Gösterilen Metin:
──────

22- Beyhaki, Ebu Hureyre
(r.a.)'dan, Resulullah (s.a.v.)'in şöyle buyurduğunu rivayet etmiştir: Ben
kendimi Cennette gördüm. Orada, bir adamın Kur'an okuduğunu işittim, kimdir, bu
dedim. Harise bin Numandır, dediler. İşte hayırlı insan böyledir, böyledir,
böyledir.
23- îbn-i Ebi Dünya,
Yezid er-Rekkaş'dan naklettiğine göre şöyle demiştir; Bana ulaştı ki, mümin
öldüğü zaman, Kuran'dan öğrenmediği parça kalmışsa; Allah Teala, ona Kur'an
Öğretecek melekleri gönderir. Bu durumu kıyamete kadar devam eder.
24- Hasan'dan rivayet
edildiğine göre, şöyle demiştir: Bana ulaştı ki, mümin Kur'anı hıfzetmeden
ölürse, Allah onun Hafaza (koruyucu) meleklerine ''Kıyamette ailesiyle beraber
dirileceği güne kadar ona kabrinde Kur'an öğretin.'' diye emreder.
25- İbn-i Ebi Dünya,
İbn-i Mende, Atiyye el-Avfi'den rivayet ettiklerine göre, şöyle demiştir: Bana
ulaştı ki, kul Allah'ın kitabını öğrenmeden Allah ile karşılaştığı (öldüğü) vakit,
kabirde Allah ona Kur'am öğretir ki, karşılığında ona sevap ihsan etsin.
Deylemi'nin
Firdevs'inde, Ebu Said el-Hudri (r.a.)'ın hadisinde benzeri merfuan rivayet
edilmiştir. Fakat Deylemi'nin oğlu senedini zikretmemiştir.

──────

Veri Bölümü:
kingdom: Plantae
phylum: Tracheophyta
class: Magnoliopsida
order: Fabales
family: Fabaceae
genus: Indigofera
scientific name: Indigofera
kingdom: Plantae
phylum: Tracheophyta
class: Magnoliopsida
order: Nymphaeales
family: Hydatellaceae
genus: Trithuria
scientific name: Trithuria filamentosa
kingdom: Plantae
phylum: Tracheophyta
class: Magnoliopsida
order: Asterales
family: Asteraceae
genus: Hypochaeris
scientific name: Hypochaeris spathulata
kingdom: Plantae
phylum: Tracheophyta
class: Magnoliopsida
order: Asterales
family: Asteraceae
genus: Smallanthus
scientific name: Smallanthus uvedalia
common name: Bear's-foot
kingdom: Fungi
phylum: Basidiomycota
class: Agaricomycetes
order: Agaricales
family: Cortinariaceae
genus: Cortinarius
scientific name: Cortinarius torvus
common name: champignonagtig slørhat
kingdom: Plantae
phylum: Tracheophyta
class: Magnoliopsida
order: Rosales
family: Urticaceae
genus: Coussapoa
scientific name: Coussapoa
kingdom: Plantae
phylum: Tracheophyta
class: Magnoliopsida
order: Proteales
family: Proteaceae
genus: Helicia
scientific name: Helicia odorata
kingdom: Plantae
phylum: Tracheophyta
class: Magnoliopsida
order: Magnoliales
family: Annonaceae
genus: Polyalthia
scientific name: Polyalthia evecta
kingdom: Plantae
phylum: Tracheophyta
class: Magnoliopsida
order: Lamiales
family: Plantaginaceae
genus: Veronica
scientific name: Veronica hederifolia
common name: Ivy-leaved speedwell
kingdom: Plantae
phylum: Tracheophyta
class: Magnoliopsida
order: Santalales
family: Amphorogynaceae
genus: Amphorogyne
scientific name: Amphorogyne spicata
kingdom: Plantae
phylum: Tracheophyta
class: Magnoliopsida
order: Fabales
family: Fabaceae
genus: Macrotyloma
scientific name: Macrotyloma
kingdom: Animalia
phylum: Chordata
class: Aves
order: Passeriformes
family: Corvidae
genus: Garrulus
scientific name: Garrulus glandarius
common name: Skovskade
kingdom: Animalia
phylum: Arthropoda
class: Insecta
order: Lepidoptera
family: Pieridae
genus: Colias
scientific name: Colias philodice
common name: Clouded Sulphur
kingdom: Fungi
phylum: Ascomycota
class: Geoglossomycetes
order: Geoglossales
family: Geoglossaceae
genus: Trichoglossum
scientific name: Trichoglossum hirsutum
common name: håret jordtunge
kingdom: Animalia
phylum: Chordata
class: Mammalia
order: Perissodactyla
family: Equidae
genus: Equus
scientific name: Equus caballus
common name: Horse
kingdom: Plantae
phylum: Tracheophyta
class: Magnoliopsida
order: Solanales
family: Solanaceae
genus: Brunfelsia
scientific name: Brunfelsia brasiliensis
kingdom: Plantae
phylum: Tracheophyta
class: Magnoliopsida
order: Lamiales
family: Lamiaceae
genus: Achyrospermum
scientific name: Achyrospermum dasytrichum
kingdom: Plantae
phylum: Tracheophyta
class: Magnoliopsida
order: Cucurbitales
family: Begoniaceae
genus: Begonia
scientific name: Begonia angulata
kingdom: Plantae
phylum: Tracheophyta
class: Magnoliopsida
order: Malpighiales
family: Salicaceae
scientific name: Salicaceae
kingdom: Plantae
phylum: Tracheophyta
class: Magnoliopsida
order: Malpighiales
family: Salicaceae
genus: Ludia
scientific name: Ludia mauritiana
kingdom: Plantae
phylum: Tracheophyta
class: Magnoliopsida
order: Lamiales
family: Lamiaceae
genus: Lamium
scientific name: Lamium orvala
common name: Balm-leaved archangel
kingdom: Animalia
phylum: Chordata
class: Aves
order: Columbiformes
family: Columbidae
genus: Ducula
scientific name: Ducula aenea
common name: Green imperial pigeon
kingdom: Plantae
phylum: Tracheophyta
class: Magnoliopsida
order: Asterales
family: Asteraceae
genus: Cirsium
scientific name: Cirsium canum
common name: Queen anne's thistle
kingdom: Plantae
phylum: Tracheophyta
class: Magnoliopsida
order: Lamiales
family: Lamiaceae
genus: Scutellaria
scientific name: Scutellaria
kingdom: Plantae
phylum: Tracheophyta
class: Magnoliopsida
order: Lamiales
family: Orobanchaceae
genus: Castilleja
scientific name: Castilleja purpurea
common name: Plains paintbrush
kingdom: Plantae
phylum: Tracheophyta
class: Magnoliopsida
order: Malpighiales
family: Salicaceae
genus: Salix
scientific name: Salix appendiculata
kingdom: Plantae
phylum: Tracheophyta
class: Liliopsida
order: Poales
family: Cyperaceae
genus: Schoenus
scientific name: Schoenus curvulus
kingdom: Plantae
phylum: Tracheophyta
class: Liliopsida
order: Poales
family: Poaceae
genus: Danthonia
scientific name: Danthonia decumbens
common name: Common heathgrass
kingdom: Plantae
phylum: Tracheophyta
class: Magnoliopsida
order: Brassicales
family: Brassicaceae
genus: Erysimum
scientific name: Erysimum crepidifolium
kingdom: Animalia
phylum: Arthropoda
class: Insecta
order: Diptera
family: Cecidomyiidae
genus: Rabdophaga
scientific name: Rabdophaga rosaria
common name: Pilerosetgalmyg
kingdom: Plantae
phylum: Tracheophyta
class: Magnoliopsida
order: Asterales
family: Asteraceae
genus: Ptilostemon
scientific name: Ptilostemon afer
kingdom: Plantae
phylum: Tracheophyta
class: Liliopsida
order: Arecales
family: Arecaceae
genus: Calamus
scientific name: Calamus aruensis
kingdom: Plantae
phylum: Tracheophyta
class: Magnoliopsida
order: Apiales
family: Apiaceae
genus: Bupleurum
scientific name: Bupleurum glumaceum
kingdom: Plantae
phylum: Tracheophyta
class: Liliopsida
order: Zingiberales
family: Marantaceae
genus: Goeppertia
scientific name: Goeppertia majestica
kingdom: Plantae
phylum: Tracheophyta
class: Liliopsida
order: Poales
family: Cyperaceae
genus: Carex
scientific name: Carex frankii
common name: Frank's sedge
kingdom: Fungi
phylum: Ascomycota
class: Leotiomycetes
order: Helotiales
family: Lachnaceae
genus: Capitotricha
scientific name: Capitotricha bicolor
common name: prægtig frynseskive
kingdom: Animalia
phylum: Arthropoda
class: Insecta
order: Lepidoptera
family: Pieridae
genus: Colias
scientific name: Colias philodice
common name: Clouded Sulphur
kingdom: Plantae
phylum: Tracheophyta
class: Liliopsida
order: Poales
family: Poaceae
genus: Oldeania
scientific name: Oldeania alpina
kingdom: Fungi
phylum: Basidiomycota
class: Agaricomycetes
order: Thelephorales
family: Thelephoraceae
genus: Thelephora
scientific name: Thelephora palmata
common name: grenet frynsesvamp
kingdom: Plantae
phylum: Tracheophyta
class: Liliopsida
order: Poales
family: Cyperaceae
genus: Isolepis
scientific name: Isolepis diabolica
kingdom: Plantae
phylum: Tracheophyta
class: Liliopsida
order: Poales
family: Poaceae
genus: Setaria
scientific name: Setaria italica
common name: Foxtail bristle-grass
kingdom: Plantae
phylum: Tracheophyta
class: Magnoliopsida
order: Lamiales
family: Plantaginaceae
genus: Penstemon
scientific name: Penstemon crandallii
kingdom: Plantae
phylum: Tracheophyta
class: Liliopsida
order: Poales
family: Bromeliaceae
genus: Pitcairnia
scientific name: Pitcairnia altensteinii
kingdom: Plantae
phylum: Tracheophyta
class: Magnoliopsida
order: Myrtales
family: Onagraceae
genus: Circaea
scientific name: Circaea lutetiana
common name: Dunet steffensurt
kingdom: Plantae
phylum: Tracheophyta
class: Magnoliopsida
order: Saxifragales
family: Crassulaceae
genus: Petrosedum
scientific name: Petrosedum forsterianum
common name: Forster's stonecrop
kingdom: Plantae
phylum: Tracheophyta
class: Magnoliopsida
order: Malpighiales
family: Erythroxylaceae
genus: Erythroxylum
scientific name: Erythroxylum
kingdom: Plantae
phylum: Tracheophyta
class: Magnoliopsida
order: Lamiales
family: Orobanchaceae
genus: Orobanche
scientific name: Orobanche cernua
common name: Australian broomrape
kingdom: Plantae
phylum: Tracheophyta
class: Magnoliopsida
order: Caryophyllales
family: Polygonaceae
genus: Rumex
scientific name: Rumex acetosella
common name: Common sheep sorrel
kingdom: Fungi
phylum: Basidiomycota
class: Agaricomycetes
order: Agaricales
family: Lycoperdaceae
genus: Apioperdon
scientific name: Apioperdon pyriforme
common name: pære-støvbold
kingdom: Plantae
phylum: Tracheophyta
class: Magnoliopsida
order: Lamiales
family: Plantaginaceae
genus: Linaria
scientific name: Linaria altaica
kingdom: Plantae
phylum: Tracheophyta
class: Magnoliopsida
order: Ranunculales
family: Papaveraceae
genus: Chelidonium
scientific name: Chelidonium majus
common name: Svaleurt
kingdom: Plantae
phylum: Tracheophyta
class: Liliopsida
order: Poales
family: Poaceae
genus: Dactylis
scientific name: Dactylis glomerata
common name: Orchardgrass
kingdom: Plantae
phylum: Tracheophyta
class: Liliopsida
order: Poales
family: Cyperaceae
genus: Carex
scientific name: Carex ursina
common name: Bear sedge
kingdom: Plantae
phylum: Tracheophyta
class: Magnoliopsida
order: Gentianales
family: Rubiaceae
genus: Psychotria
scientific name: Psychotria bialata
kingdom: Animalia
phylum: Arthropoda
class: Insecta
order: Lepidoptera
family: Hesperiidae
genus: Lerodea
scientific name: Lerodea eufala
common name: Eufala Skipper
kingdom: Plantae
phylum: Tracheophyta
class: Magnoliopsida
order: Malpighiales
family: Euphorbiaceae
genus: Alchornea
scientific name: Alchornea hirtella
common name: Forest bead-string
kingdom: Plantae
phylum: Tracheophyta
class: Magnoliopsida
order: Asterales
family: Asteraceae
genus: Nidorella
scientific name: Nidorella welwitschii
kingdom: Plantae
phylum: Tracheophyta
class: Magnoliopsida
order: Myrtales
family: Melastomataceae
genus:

──────

Görev Yönergesi:
Kur'an öğretilmesine dair rivayetleri aktaran metni, hiçbir harfini değiştirmeden baştan sona yazıya geçiriniz. Kayıtlara bakmadan yalnızca metinden yararlanınız.

Görevin Çözümü:
22- Beyhaki, Ebu Hureyre
(r.a.)'dan, Resulullah (s.a.v.)'in şöyle buyurduğunu rivayet etmiştir: Ben
kendimi Cennette gördüm. Orada, bir adamın Kur'an okuduğunu işittim, kimdir, bu
dedim. Harise bin Numandır, dediler. İşte hayırlı insan böyledir, böyledir,
böyledir.
23- îbn-i Ebi Dünya,
Yezid er-Rekkaş'dan naklettiğine göre şöyle demiştir; Bana ulaştı ki, mümin
öldüğü zaman, Kuran'dan öğrenmediği parça kalmışsa; Allah Teala, ona Kur'an
Öğretecek melekleri gönderir. Bu durumu kıyamete kadar devam eder.
24- Hasan'dan rivayet
edildiğine göre, şöyle demiştir: Bana ulaştı ki, mümin Kur'anı hıfzetmeden
ölürse, Allah onun Hafaza (koruyucu) meleklerine ''Kıyamette ailesiyle beraber
dirileceği güne kadar ona kabrinde Kur'an öğretin.'' diye emreder.
25- İbn-i Ebi Dünya,
İbn-i Mende, Atiyye el-Avfi'den rivayet ettiklerine göre, şöyle demiştir: Bana
ulaştı ki, kul Allah'ın kitabını öğrenmeden Allah ile karşılaştığı (öldüğü) vakit,
kabirde Allah ona Kur'am öğretir ki, karşılığında ona sevap ihsan etsin.
Deylemi'nin
Firdevs'inde, Ebu Said el-Hudri (r.a.)'ın hadisinde benzeri merfuan rivayet
edilmiştir. Fakat Deylemi'nin oğlu senedini zikretmemiştir.